*** Opening of DOCUMENT TEXT ***

If you have verified that your code cannot have a buffer overrun error in the Standard Library functions that trigger this warning, you may want to turn this warning off. To turn off warnings for these functions, define _SCL_SECURE_NO_WARNINGS.

Checked iterators enabled

C4996 can also occur if you do not use a checked iterator when compiling with _ITERATOR_DEBUG_LEVEL defined as 1 or 2. It is set to 2 by default for debug mode builds, and to 0 for retail builds. See Checked Iterators for more information.

// C4996_checked.cpp
// compile with: /EHsc /W4 /MDd C4996_checked.cpp
#define _ITERATOR_DEBUG_LEVEL 2

#include <algorithm>
#include <iterator>

using namespace std;
using namespace stdext;

int main() {
    int a[] = { 1, 2, 3 };
    int b[] = { 10, 11, 12 };
    copy(a, a + 3, b + 1);   // C4996
    // try the following line instead:
    // copy(a, a + 3, checked_array_iterator<int *>(b, 3));   // OK
}

Unsafe MFC or ATL code

C4996 can also occur if you use MFC or ATL functions that were deprecated for security reasons.

To fix this issue, we strongly recommend you change your code to use updated functions instead.

For information on how to suppress these warnings, see _AFX_SECURE_NO_WARNINGS.

Obsolete CRT functions and variables

This function or variable has been superceded by newer library or operating system functionality. Consider using new_item instead. See online help for details.

Some library functions and global variables are deprecated as obsolete. These functions and variables may be removed in a future version of the library. The compiler issues a deprecation warning for these items, and suggests the preferred alternative.

To fix this issue, we recommend you change your code to use the suggested function or variable.

To turn off deprecation warnings for these items, define _CRT_OBSOLETE_NO_WARNINGS. For more information, see the documentation for the deprecated function or variable.

*** Close of DOCUMENT TEXT ***
*** Opening of INFORMATION GIVEN ***

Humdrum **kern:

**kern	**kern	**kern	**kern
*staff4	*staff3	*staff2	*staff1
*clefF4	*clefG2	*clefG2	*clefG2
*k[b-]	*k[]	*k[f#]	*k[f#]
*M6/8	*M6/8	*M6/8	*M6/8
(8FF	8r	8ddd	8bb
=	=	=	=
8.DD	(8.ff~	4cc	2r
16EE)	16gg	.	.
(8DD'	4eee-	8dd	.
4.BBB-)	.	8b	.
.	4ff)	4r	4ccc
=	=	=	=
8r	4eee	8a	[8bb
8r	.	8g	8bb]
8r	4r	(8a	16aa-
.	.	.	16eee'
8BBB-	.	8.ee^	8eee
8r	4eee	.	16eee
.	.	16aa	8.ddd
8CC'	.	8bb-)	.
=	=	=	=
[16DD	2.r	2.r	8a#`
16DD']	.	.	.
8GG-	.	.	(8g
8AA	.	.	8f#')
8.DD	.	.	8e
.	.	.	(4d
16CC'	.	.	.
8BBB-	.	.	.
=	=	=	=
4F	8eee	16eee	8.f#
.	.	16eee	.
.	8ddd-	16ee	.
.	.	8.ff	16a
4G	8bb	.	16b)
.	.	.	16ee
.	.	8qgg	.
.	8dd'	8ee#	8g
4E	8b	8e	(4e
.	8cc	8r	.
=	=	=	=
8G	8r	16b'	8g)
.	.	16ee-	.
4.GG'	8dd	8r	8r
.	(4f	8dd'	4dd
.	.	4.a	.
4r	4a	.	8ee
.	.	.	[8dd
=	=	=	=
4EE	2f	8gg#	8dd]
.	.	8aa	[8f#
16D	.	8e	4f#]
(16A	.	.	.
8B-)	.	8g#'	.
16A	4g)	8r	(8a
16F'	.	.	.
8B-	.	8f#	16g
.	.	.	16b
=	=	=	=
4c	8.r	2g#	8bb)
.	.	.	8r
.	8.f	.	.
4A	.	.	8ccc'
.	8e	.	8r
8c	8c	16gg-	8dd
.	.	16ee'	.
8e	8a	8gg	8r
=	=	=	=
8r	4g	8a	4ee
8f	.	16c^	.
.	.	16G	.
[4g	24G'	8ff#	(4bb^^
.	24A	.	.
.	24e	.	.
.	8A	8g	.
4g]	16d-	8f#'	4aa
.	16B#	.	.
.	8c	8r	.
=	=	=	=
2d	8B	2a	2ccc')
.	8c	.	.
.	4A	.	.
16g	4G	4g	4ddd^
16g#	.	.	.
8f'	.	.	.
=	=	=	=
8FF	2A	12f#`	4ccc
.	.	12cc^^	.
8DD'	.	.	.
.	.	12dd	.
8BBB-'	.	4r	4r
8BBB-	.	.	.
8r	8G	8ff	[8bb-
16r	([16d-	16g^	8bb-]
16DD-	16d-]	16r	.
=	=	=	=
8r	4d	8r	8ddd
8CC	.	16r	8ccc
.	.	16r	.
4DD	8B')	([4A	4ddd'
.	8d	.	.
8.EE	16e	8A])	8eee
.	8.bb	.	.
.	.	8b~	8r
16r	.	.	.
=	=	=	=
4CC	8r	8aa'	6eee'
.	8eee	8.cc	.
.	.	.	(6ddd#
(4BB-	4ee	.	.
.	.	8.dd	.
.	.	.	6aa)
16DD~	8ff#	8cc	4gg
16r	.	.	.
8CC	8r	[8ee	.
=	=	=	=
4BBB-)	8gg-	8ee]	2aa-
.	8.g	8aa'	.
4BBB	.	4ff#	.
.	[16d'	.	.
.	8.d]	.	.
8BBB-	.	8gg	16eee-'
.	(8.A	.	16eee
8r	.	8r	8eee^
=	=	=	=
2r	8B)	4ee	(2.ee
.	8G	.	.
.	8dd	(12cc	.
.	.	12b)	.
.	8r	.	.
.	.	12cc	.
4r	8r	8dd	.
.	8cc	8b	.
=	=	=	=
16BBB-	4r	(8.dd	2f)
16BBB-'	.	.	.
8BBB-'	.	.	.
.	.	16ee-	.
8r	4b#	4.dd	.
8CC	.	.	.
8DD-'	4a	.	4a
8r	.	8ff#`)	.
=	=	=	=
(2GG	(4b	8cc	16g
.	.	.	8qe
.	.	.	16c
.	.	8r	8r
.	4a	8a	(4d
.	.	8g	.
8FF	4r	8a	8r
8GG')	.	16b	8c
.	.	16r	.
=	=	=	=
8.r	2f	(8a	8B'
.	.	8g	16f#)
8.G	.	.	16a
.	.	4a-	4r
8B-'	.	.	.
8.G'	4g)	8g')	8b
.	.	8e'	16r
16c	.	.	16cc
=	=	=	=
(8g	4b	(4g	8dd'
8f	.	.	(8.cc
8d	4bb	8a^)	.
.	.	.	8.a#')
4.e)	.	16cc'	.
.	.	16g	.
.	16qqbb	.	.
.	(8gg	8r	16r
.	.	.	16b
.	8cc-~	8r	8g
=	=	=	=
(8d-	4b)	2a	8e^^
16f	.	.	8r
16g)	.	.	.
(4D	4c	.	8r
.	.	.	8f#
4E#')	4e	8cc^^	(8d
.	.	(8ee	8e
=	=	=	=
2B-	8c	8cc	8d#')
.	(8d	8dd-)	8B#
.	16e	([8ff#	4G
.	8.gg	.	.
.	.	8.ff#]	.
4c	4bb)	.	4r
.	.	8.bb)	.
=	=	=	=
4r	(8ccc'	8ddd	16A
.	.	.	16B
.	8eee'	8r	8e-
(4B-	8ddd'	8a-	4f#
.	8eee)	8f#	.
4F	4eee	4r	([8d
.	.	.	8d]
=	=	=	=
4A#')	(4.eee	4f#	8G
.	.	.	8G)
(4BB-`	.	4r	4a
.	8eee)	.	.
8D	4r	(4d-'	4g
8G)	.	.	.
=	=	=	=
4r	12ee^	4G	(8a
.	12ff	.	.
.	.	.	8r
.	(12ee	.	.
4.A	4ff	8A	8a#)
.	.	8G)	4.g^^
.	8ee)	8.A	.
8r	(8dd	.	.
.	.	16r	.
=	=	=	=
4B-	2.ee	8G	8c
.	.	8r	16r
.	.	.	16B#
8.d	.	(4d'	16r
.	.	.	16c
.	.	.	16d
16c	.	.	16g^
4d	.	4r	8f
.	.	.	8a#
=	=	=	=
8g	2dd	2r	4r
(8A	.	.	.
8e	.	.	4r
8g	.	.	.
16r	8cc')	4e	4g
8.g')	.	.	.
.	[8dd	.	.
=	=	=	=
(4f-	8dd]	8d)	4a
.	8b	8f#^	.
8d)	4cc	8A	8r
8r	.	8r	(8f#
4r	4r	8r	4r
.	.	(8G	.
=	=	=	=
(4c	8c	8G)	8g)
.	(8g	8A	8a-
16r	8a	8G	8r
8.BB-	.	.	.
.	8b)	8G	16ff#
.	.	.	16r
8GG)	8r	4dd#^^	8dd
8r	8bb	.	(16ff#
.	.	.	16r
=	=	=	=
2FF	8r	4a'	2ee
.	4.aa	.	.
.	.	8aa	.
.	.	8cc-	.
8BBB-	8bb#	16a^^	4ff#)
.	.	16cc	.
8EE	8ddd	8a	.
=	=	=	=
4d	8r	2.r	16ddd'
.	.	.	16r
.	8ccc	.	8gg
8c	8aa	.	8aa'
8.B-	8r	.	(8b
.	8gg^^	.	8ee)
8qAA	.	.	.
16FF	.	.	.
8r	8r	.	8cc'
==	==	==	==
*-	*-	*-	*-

*** Close of INFORMATION GIVEN ***

▶ _BRIEF 1_
In the C4996 documentation, why does the line "copy(a, a + 3, b + 1);   // C4996" produce the warning? Answer in one to three sentences.
▶ _BRIEF 2_
How would you render this sentence from the C4996 documentation in Spanish: "Some library functions and global variables are deprecated as obsolete."
▶ _BRIEF 3_
What would come next in the C4996 documentation after its final sentence? Write that next part.

▶ _TASK ANSWER 1_
The example defines _ITERATOR_DEBUG_LEVEL as 2, and that call to copy does not use a checked iterator. The text says C4996 can occur when a checked iterator is not used while compiling with _ITERATOR_DEBUG_LEVEL defined as 1 or 2.

▶ _TASK ANSWER 2_
Algunas funciones de biblioteca y variables globales están en desuso por considerarse obsoletas.

▶ _TASK ANSWER 3_
Marshalling errors in CLR code

C4996 can also occur when you use the CLR marshaling library. In this case C4996 is an error, not a warning. This error occurs when you use marshal_as to convert between two data types that require a marshal_context Class. You can also receive this error when the marshaling library does not support a conversion. For more information about the marshaling library, see Overview of Marshaling in C++.

This example generates C4996 because the marshaling library requires a context to convert from a System::String to a const char *.

// C4996_Marshal.cpp
// compile with: /clr
// C4996 expected
#include <stdlib.h>
#include <string.h>
#include <msclr\marshal.h>

using namespace System;
using namespace msclr::interop;

int main() {
   String^ message = gcnew String("Test String to Marshal");
   const char* result;
   result = marshal_as<const char*>( message );
   return 0;
}

Example: User-defined deprecated function

You can use the deprecated attribute in your own code to warn callers when you no longer recommend use of certain functions. In this example, C4996 is generated for the line on which the deprecated function is declared, and for the line on which the function is used.

// C4996.cpp
// compile with: /W3
// C4996 warning expected
#include <stdio.h>

// #pragma warning(disable : 4996)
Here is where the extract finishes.